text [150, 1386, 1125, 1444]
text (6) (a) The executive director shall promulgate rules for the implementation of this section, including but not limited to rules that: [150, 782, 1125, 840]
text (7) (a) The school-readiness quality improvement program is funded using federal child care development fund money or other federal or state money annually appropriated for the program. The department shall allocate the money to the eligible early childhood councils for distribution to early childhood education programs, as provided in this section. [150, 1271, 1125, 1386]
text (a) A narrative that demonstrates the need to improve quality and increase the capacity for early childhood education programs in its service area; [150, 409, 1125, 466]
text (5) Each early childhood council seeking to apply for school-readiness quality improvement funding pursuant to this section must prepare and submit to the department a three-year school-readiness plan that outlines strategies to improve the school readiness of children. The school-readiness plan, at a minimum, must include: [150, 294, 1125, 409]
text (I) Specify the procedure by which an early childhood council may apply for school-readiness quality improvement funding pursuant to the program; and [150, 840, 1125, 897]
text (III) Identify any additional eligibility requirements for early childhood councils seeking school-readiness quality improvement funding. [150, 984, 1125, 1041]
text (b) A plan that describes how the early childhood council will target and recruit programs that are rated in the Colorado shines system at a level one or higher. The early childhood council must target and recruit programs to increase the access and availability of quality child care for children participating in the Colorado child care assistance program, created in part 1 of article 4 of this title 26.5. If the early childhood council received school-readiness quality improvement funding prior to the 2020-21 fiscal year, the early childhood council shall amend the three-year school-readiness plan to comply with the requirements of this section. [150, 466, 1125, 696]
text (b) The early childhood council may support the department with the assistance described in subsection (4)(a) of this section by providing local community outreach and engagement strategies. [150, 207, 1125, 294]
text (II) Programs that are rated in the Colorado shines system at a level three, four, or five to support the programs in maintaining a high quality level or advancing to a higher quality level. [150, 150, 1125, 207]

_ABOUT THIS TASK:_
Make an exact copy of every record listed above.

_YOUR RESPONSE:_
text [150, 1386, 1125, 1444]
text (6) (a) The executive director shall promulgate rules for the implementation of this section, including but not limited to rules that: [150, 782, 1125, 840]
text (7) (a) The school-readiness quality improvement program is funded using federal child care development fund money or other federal or state money annually appropriated for the program. The department shall allocate the money to the eligible early childhood councils for distribution to early childhood education programs, as provided in this section. [150, 1271, 1125, 1386]
text (a) A narrative that demonstrates the need to improve quality and increase the capacity for early childhood education programs in its service area; [150, 409, 1125, 466]
text (5) Each early childhood council seeking to apply for school-readiness quality improvement funding pursuant to this section must prepare and submit to the department a three-year school-readiness plan that outlines strategies to improve the school readiness of children. The school-readiness plan, at a minimum, must include: [150, 294, 1125, 409]
text (I) Specify the procedure by which an early childhood council may apply for school-readiness quality improvement funding pursuant to the program; and [150, 840, 1125, 897]
text (III) Identify any additional eligibility requirements for early childhood councils seeking school-readiness quality improvement funding. [150, 984, 1125, 1041]
text (b) A plan that describes how the early childhood council will target and recruit programs that are rated in the Colorado shines system at a level one or higher. The early childhood council must target and recruit programs to increase the access and availability of quality child care for children participating in the Colorado child care assistance program, created in part 1 of article 4 of this title 26.5. If the early childhood council received school-readiness quality improvement funding prior to the 2020-21 fiscal year, the early childhood council shall amend the three-year school-readiness plan to comply with the requirements of this section. [150, 466, 1125, 696]
text (b) The early childhood council may support the department with the assistance described in subsection (4)(a) of this section by providing local community outreach and engagement strategies. [150, 207, 1125, 294]
text (II) Programs that are rated in the Colorado shines system at a level three, four, or five to support the programs in maintaining a high quality level or advancing to a higher quality level. [150, 150, 1125, 207]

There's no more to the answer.